__QUESTIONS ON THE MATERIAL__.
[1] Copy, word for word, the passage of the post on VPC-native GKE clusters starting with "Originally published on" and going on through "way they work.".
[2] According to the post on VPC-native GKE clusters, what size network is assigned to pods by default, and how is it divided?
[3] Carry the post on VPC-native GKE clusters forward from its final sentence with the next part of the article.

__EXCERPT TO READ__.
Originally published on the Google Cloud Community blog at https://medium.com/google-cloud/vpc-native-clusters-on-google-kubernetes-engine-b7c022c07510
If you’re a GKE user and you’ve created a cluster within the last six months or so you might have noticed a new option:
You may also have caught the press release announcing this feature back in May, or the announcement last October of container-native load balancing for GKE pods, a related thing. VPC-native, container-native, alias IP: these all seem like fairly intimidating terms, and since this networking architecture is set to become the default for new clusters “soon” I thought it would be useful to relate what we’ve learned about it, based on creating and running both types of clusters in production and comparing the way they work.
First, the anxiety-mitigation portion of the post: running a cluster as VPC-native changes almost nothing inside the cluster itself. Nothing about the way your workloads are deployed, discovered or connected to by other workloads inside the cluster is affected. In fact if you compare two clusters, one using VPC-native and the other using the legacy approach, now inexplicably called “advanced routing,” you’ll find they’re pretty much identical from the inside down to the command line arguments passed to the kubelet, kube-dns and kube-proxy on startup. So you’re not going to break anything switching your workloads to a VPC-native cluster, unless you’re doing something stranger than I can currently imagine as I write this.
So what does it change? It alters the way routes are established to handle pod traffic between nodes. A little background: if you’re familiar with kubernetes networking or perhaps a reader of my post on the topic from last year, then you know that the default network assigned to pods in a cluster is a /14 that is divided into one /24 per node. In order for a pod in one /24 to communicate with a pod in another routes need to be set up at the project level. If you’re running a cluster with the old routing setup then what you’ll see when you look at the routes in the project containing your cluster is something like this:
In Google Cloud parlance these are called “custom routes,” and specifically they are “dynamic custom routes” because they are established and maintained by the control plane as the cluster is changed to add or remove nodes. Each node has a /24 assigned for its pods, and each /24 gets a route created for it so traffic will flow to the right instances. The key points are 1) that the pod network in this case has no relation to any subnet in the VPC and only the addition of these custom routes allows pod traffic to flow; and 2) these custom routes count against route quota for the project.

__SOURCE DATA__.
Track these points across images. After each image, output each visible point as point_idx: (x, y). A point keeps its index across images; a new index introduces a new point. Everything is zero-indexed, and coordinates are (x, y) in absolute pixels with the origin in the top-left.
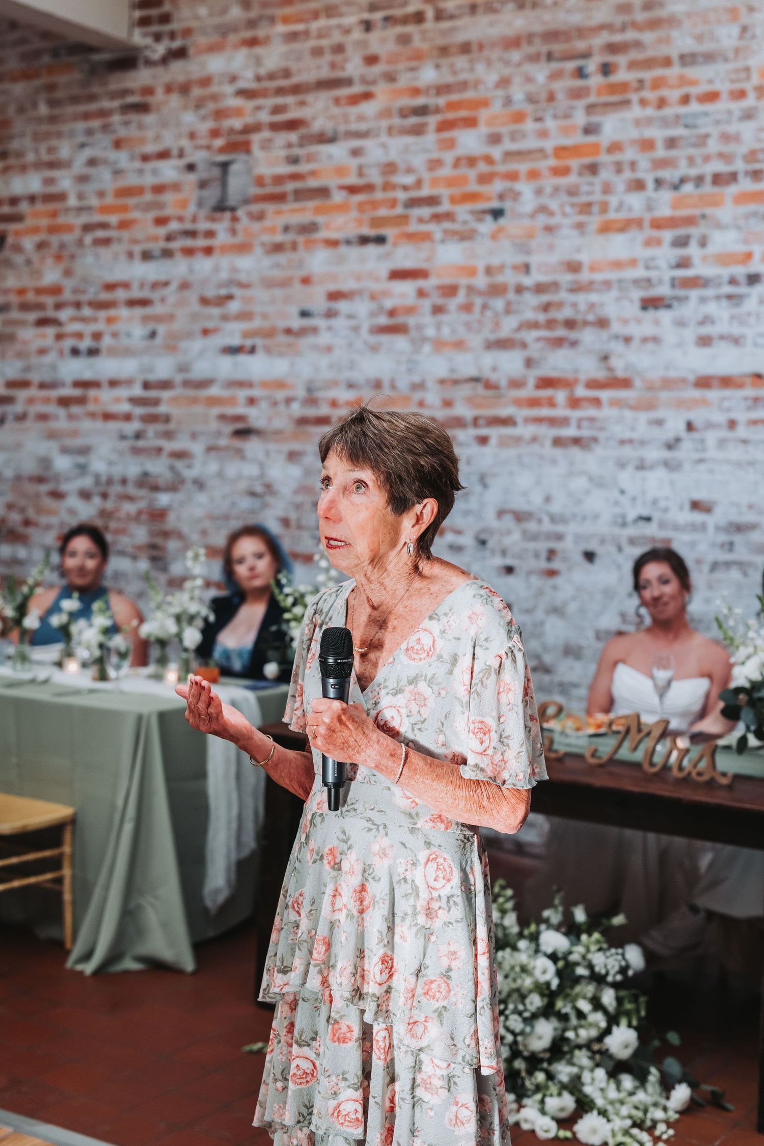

__LIST OF ANSWERS__.
[1]
Originally published on the Google Cloud Community blog at https://medium.com/google-cloud/vpc-native-clusters-on-google-kubernetes-engine-b7c022c07510
If you’re a GKE user and you’ve created a cluster within the last six months or so you might have noticed a new option:
You may also have caught the press release announcing this feature back in May, or the announcement last October of container-native load balancing for GKE pods, a related thing. VPC-native, container-native, alias IP: these all seem like fairly intimidating terms, and since this networking architecture is set to become the default for new clusters “soon” I thought it would be useful to relate what we’ve learned about it, based on creating and running both types of clusters in production and comparing the way they work.

[2] A /14, divided into one /24 per node.

[3]
In a VPC-native cluster the pod network is no longer an abstraction implemented by custom routes. Instead the pod network, as well as the kubernetes services network, are set up as subnets on the VPC.
And if you examine the routes in your project’s VPC you’ll find there is just one that matters for pod traffic:
So now instead of having a bunch of dynamic custom routes covering all the nodes in the cluster the entire /14 is natively routable from anywhere else in the VPC. I’m not enough of an expert on Google’s networking backend to dive into what “natively routable” entails behind the scenes, but from a user perspective it simply means that we don’t need to use up route quota as we add nodes, and as we’ll see below it enables some cool features that I think will become pretty important over time.
Why do they also add the kubernetes services network to the VPC as a subnet? One of the cool features I mentioned above is that the pod network of a VPC-native cluster is integrated into the IP address management system of the VPC, which prevents double allocation of address space among other things. So although no project level routing is established for the services network adding it to the VPC as a subnet protects that range and prevents double allocation of the space. Why not add routes for the services network too? Packets to services IPs are currently DNATed onto the pod network on the originating node, so those routes would serve no purpose: the way to get into a cluster from the outside is still to use an ingress.
However the way an ingress works will change if you leverage VPC-native pod networking to make use of the container-native load balancing feature mentioned above. I have not used this feature yet so I am not going into any detail here. The promised capability is interesting for several reasons and I would encourage you to read the press release to get a sense of it. In brief, container native load balancing means that external GCP load balancers, such as those satisfying a request for ingress to a cluster, are able to load balance requests directly to a set of running pods rather than to the entire set of instances in the node instance group. This saves a hop, at least, and should improve performance. I’ll have more to say on this when I’ve had a chance to put it to work.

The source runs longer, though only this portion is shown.